Clinton, with the African-American and trade union leaderships in his pocket, has been able to destroy social welfare programs that existed for 40 years and mainly benefited the poor, who are predominantly black and brown. Not surprisingly, in a period of relative economic boom, the Clinton administration's policies have led to the highest ever income gap between rich and poor.

The US has an "apartheid economy", Nader told the NAACP delegates. "It is an economy of such staggering inequalities that mere words and statistics hardly do it justice. It is an economy where one man, Bill Gates, has as much wealth as the combined wealth of the bottom 120 million."

Moreover, "The inequalities are even more staggering worldwide ... the 250 richest people in the world have the combined income of the bottom 3 billion people in the world."

Nader cannot be a spoiler. The "RepubliCrats" have already spoiled the system.

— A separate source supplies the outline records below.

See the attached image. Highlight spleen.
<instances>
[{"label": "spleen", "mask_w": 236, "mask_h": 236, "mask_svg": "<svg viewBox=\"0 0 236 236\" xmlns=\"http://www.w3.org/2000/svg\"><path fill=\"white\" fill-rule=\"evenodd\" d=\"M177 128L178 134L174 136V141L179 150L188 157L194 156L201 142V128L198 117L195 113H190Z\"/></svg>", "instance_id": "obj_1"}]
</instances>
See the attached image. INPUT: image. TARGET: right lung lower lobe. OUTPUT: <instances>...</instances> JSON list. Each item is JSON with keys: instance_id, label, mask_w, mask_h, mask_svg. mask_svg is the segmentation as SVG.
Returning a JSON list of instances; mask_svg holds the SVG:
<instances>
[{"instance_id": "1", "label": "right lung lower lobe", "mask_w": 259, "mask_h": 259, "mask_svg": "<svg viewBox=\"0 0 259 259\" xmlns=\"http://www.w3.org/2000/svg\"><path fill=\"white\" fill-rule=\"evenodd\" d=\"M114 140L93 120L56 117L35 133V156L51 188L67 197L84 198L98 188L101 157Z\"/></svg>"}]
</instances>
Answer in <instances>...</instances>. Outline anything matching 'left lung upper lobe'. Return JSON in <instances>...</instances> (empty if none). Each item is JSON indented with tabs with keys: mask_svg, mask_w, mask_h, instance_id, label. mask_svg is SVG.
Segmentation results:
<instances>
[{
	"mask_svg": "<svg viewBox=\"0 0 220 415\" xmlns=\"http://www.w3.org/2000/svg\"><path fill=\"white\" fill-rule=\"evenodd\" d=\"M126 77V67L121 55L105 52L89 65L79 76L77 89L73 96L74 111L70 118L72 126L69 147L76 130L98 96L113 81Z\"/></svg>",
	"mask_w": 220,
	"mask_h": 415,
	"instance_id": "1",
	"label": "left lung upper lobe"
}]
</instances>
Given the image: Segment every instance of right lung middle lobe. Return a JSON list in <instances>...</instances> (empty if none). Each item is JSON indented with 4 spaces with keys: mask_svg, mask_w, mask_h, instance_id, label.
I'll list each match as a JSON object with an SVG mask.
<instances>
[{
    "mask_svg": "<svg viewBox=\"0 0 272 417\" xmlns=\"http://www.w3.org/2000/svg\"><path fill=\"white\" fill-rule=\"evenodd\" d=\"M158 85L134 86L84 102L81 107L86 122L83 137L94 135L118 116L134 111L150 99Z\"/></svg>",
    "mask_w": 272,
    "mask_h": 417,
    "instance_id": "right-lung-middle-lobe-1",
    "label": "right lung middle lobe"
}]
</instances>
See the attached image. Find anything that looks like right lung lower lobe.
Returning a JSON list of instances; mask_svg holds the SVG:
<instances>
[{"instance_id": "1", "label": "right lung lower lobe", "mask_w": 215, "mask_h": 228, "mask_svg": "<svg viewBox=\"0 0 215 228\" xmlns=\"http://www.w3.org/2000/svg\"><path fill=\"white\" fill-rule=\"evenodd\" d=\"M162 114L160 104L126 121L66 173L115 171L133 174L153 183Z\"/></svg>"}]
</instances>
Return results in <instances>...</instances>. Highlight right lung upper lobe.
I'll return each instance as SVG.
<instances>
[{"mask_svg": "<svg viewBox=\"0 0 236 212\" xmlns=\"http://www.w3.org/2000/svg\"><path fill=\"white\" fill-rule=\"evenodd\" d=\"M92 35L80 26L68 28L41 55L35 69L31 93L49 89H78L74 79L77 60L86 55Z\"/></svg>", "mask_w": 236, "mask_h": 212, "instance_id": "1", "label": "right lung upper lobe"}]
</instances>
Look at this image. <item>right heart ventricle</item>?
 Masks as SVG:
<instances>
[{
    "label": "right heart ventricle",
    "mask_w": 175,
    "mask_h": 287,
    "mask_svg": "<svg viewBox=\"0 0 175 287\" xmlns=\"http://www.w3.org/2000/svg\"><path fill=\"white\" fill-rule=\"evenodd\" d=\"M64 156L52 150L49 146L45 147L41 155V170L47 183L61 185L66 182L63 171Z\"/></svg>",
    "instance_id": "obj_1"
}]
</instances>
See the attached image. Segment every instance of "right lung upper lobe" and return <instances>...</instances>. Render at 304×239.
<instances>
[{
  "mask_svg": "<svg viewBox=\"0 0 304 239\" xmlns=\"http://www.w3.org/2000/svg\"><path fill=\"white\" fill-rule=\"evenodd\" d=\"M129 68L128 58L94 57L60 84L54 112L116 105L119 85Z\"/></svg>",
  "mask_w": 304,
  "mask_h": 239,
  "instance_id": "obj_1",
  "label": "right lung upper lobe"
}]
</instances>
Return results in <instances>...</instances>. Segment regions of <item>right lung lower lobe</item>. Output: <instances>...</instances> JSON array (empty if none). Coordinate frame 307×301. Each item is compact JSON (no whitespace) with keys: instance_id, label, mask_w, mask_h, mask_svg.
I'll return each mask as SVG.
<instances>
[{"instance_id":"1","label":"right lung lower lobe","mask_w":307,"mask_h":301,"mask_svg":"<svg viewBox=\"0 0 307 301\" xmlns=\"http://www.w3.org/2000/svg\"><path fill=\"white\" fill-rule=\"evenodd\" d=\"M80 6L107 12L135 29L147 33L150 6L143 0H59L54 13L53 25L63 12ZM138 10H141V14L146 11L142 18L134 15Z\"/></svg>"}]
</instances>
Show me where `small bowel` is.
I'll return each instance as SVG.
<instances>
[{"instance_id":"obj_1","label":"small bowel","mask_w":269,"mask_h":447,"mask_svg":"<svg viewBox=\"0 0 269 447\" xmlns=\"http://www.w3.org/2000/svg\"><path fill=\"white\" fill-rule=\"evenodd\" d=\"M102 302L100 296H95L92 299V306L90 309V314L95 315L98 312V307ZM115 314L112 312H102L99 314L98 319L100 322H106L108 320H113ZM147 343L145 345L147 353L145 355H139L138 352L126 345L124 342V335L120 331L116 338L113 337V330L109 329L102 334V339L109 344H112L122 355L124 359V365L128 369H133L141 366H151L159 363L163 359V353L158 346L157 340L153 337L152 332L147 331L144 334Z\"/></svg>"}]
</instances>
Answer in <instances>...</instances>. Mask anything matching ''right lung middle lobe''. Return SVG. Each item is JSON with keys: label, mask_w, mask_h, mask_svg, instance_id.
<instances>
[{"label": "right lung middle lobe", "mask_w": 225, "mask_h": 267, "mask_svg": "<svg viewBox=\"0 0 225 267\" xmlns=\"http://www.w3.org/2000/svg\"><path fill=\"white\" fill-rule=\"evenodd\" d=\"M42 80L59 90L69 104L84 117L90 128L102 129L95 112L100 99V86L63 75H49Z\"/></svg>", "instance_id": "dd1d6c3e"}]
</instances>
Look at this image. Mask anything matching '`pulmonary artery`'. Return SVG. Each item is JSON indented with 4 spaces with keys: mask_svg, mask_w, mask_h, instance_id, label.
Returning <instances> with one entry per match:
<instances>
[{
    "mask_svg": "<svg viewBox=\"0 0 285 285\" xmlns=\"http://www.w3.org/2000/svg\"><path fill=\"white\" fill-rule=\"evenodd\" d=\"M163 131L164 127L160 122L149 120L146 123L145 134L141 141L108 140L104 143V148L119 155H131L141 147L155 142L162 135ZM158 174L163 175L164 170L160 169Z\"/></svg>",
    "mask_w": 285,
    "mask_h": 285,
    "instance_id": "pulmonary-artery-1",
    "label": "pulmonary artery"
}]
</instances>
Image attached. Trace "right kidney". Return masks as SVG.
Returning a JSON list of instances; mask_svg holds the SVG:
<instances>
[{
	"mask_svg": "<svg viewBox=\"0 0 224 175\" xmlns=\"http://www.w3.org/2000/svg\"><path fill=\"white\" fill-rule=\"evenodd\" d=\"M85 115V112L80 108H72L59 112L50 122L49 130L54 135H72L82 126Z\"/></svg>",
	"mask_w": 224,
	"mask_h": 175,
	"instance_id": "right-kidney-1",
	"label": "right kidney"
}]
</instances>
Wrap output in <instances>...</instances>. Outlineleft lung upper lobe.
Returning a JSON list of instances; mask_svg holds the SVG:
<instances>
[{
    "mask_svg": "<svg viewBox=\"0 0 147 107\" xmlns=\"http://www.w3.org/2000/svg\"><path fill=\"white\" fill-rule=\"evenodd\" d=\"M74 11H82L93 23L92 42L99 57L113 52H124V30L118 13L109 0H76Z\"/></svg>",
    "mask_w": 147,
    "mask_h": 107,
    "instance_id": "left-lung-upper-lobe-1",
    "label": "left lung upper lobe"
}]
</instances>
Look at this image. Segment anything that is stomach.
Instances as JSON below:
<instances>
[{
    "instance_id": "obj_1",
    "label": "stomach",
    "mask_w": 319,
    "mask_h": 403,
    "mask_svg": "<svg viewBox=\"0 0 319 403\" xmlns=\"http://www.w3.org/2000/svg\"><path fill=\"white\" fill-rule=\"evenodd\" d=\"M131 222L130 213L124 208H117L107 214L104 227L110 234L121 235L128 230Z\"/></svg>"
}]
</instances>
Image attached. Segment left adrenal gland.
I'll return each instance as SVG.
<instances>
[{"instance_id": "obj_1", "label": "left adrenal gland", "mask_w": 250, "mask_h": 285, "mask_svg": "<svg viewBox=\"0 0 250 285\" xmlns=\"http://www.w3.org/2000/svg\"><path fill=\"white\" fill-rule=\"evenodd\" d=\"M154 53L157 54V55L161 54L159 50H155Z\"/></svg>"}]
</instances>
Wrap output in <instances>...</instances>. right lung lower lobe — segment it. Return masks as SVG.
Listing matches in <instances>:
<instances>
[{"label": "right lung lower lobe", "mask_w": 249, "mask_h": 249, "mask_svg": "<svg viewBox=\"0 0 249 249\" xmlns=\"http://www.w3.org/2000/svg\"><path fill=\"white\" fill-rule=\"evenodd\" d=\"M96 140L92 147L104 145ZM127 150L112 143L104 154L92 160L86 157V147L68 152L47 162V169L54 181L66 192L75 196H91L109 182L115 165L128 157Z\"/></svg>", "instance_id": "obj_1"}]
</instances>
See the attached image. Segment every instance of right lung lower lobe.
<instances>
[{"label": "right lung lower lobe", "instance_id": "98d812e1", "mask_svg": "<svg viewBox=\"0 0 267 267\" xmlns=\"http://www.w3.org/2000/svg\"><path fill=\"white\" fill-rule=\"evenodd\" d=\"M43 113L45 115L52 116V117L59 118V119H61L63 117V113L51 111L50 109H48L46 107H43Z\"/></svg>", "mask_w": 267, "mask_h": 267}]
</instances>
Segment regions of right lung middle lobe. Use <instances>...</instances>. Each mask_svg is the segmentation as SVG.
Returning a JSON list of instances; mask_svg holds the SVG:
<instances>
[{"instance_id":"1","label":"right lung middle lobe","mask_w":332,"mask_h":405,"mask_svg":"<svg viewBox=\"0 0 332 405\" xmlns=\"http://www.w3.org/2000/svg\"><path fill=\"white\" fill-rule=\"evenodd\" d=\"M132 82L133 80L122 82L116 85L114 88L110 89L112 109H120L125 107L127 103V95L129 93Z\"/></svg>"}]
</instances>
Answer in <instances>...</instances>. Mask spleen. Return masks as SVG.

The president, courts and legislative bodies only codify gains won through struggle — or defeats suffered. The lack of organised resistance leads to defeats or reversals of gains. It doesn't matter which capitalist political party is in power.

Unlike Australia, voters in the US are not required by law to vote. A majority will not vote if the choice is between Gore and Bush. Nader is a hope for many, and a protest vote for others.

For socialists, it is an opportunity to support an alternative and present views on capitalism at a time when many people are open to new ideas. Although electoral participation does not, in and of itself, indicate a high level of political consciousness, it reflects in a distorted way the conflicts between the rich and powerful and the working class. That's why many socialists are supporting the Nader campaign.